Source text
● ● ● ● ● ● ●
Hunter argues that the envelope with the warning is relevant to patent offensiveness because the context in which sexually explicit material is presented may affect a juror's view of the offensiveness of the material. For example, Hunter argues, a person might find a sexually explicit billboard offensive, but might not find offensive the same scene in a movie viewed at home. Part of the context in this case, Hunter contends, is that the mailed materials were sent only to adults who wanted them.

Hunter makes the same argument with respect to the district court's instruction: "[I]t is not a defense to the crimes charged in the indictment that defendants may have sold these materials to adults who willingly purchased them, and it should not in any way be a part of your deliberation in this case " (emphasis added). Hunter contests the emphasized portion of the instruction, arguing that the district court, "by instructing the jury that it could not consider the fact of an consenting-adults-only audience ... allowed the jury to evaluate the 'patent offensiveness' question under a presumption of child or unwilling adult recipients." Appellant Hunter's Brief at 10.

The gist of Hunter's argument is that although the fact that sexually explicit materials were distributed to consenting adults is not a complete defense to an obscenity prosecution, it is a factor in determining whether the materials are patently offensive. The logical implication of this novel argument is that the district court erred in not allowing the jury to consider the circumstances of the materials' distribution.

In making this argument, Hunter relies principally on Hamling v. United States, 418 U.S. 87, 94 S.Ct. 2887, 41 L.Ed.2d 590 (1974), and Ginzburg v. United States, 383 U.S. 463, 86 S.Ct. 942, 16 L.Ed.2d 31 (1966). Ginzburg involved the prosecution of a corporation and its owner for violating 18 U.S.C. Sec. 1461. The Supreme Court explicitly noted that to determine obscenity, normally only the allegedly obscene publications were necessary. 383 U.S. at 465, 86 S.Ct. at 944. In Ginzburg, however, the government had "charged the offense in the context of the circumstances of production, sale, and publicity and assumed that, standing alone, the publications themselves might not be obscene." Id. In response to the government's charge, the Court stated: "We agree that the question of obscenity may include consideration of the setting in which the publications were presented as an aid to determining the question of obscenity...." Id. at 465-66, 86 S.Ct. at 944-45. The Court later stated: "We perceive no threat to First Amendment guarantees in thus holding that in close cases evidence of pandering may be probative with respect to the nature of the material...." Id. at 474, 86 S.Ct. at 949.

In Hamling, the Supreme Court approved an instruction that informed the jurors that if they found the obscenity determination to be close, they could also consider "whether the materials had been pandered, by looking to their '[m]anner of distribution, circumstances of production, sale, ... [and] advertising.' " 418 U.S. at 130, 94 S.Ct. at 2914.
● ● ● ● ● ● ●
Exercises to complete
1) Answer from the text on Hunter's obscenity appeal:
(a) Where does Hunter say a person might find a sexually explicit scene offensive, in contrast to watching it in a movie at home?
(b) In what year was Ginzburg v. United States decided?
(c) In Hamling, what could jurors also consider if they found the obscenity determination to be close?
2) Resume the text on Hunter's obscenity appeal, picking up right after its final sentence.
The material that comes after this point is separate from the text on Hunter's obscenity appeal.

Data excerpt
● ● ● ● ● ● ●
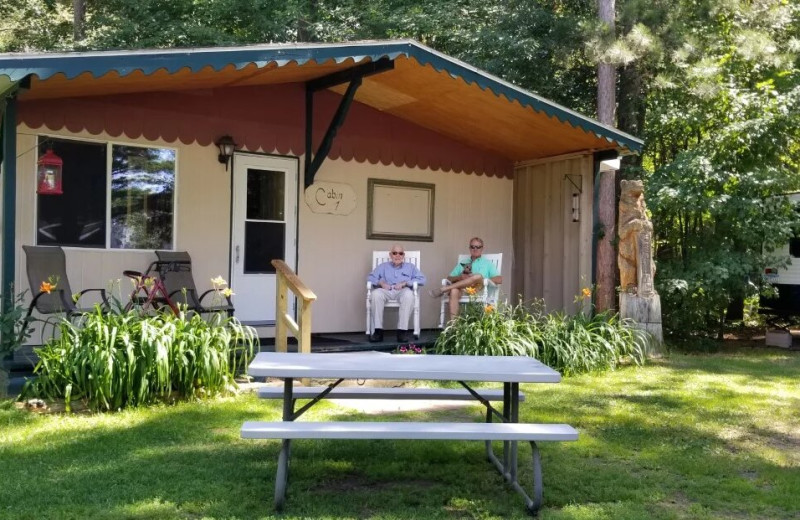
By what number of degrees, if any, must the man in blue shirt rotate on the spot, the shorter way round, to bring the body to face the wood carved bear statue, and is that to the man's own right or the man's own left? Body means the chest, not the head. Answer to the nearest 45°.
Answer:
● ● ● ● ● ● ●
Task results
1)
(a) On a billboard.
(b) 1966.
(c) Whether the materials had been pandered, judged by their manner of distribution, circumstances of production, sale, and advertising.

2)
For a number of reasons, these cases do not support Hunter's argument that the district court erred by not allowing the jury to consider evidence that only consenting adults received the material. First, the Court has approved the use of evidence of "context" only when the government has alleged pandering. In this case, the government made no such claim. Furthermore, such context evidence has only been accepted as a sort of aggravating factor in the obscenity determination, and not as a mitigating factor, as Hunter asks us to hold. Second, even when approving the use of such evidence, the Court has stated only that it "may" or "could" be considered, not that it must be. Therefore, the fact that such evidence was not allowed is not a ground for reversal unless the district court abused its discretion. On the record before us, no such abuse exists. Finally, the Court has approved the use of such evidence only in "close" cases. Hunter does not argue that the obscenity determinations in this case were close 4 and we refuse to speculate on the issue. Therefore, the district court did not err in its instruction or in refusing to admit the evidence.

2. Accept or Tolerate

Hunter next argues that the trial court erroneously instructed the jury that patent offensiveness is to be measured by what the adult community will accept, rather than tolerate. The district court's instruction to the jury on patent offensiveness stated:

The second prong to be applied in determining whether material is obscene, is whether it depicts or describes sexual conduct in a patently offensive way. Examples of sexual conduct would include ultimate sexual acts, normal or perverted, actual or simulated; masturbation; excretory functions or lewd exhibition of the genitals. In making this judgment, you must measure whether the material is patently offensive by contemporary community standards; that is, whether it so exceeds the limits of what the adult community will accept as to be patently offensive.

Instruction 35 (emphasis added).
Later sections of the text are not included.